-- Start --
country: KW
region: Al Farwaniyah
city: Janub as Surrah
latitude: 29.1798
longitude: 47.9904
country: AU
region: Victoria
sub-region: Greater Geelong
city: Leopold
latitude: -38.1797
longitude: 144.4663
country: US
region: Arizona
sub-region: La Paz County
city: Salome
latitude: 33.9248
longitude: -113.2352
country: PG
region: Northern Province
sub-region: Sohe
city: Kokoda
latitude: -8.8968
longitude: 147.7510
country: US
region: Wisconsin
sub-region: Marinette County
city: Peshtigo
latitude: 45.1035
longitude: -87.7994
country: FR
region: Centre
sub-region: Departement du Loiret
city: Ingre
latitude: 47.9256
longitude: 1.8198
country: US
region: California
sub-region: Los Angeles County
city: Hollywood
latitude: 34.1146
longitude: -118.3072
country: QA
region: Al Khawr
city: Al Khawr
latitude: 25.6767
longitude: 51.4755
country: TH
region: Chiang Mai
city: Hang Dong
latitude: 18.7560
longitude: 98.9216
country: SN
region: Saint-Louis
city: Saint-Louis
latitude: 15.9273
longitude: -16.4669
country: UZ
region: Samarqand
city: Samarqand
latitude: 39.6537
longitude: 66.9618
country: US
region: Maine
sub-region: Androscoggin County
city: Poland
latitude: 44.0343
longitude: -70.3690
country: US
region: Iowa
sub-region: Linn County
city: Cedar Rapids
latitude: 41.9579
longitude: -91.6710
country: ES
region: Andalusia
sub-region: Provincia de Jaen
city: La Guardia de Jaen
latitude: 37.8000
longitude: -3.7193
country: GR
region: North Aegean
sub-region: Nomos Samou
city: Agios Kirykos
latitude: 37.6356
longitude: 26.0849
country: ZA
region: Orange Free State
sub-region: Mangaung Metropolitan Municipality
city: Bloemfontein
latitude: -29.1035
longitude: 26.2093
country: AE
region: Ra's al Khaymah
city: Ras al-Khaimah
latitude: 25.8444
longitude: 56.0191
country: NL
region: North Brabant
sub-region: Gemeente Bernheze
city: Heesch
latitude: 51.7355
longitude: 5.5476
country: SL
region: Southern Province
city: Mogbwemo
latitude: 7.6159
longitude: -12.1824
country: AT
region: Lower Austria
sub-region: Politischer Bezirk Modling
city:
-- End --
Output the full listing above verbatim, line for line, without changes.

» **Output of the task**:
country: KW
region: Al Farwaniyah
city: Janub as Surrah
latitude: 29.1798
longitude: 47.9904
country: AU
region: Victoria
sub-region: Greater Geelong
city: Leopold
latitude: -38.1797
longitude: 144.4663
country: US
region: Arizona
sub-region: La Paz County
city: Salome
latitude: 33.9248
longitude: -113.2352
country: PG
region: Northern Province
sub-region: Sohe
city: Kokoda
latitude: -8.8968
longitude: 147.7510
country: US
region: Wisconsin
sub-region: Marinette County
city: Peshtigo
latitude: 45.1035
longitude: -87.7994
country: FR
region: Centre
sub-region: Departement du Loiret
city: Ingre
latitude: 47.9256
longitude: 1.8198
country: US
region: California
sub-region: Los Angeles County
city: Hollywood
latitude: 34.1146
longitude: -118.3072
country: QA
region: Al Khawr
city: Al Khawr
latitude: 25.6767
longitude: 51.4755
country: TH
region: Chiang Mai
city: Hang Dong
latitude: 18.7560
longitude: 98.9216
country: SN
region: Saint-Louis
city: Saint-Louis
latitude: 15.9273
longitude: -16.4669
country: UZ
region: Samarqand
city: Samarqand
latitude: 39.6537
longitude: 66.9618
country: US
region: Maine
sub-region: Androscoggin County
city: Poland
latitude: 44.0343
longitude: -70.3690
country: US
region: Iowa
sub-region: Linn County
city: Cedar Rapids
latitude: 41.9579
longitude: -91.6710
country: ES
region: Andalusia
sub-region: Provincia de Jaen
city: La Guardia de Jaen
latitude: 37.8000
longitude: -3.7193
country: GR
region: North Aegean
sub-region: Nomos Samou
city: Agios Kirykos
latitude: 37.6356
longitude: 26.0849
country: ZA
region: Orange Free State
sub-region: Mangaung Metropolitan Municipality
city: Bloemfontein
latitude: -29.1035
longitude: 26.2093
country: AE
region: Ra's al Khaymah
city: Ras al-Khaimah
latitude: 25.8444
longitude: 56.0191
country: NL
region: North Brabant
sub-region: Gemeente Bernheze
city: Heesch
latitude: 51.7355
longitude: 5.5476
country: SL
region: Southern Province
city: Mogbwemo
latitude: 7.6159
longitude: -12.1824
country: AT
region: Lower Austria
sub-region: Politischer Bezirk Modling
city:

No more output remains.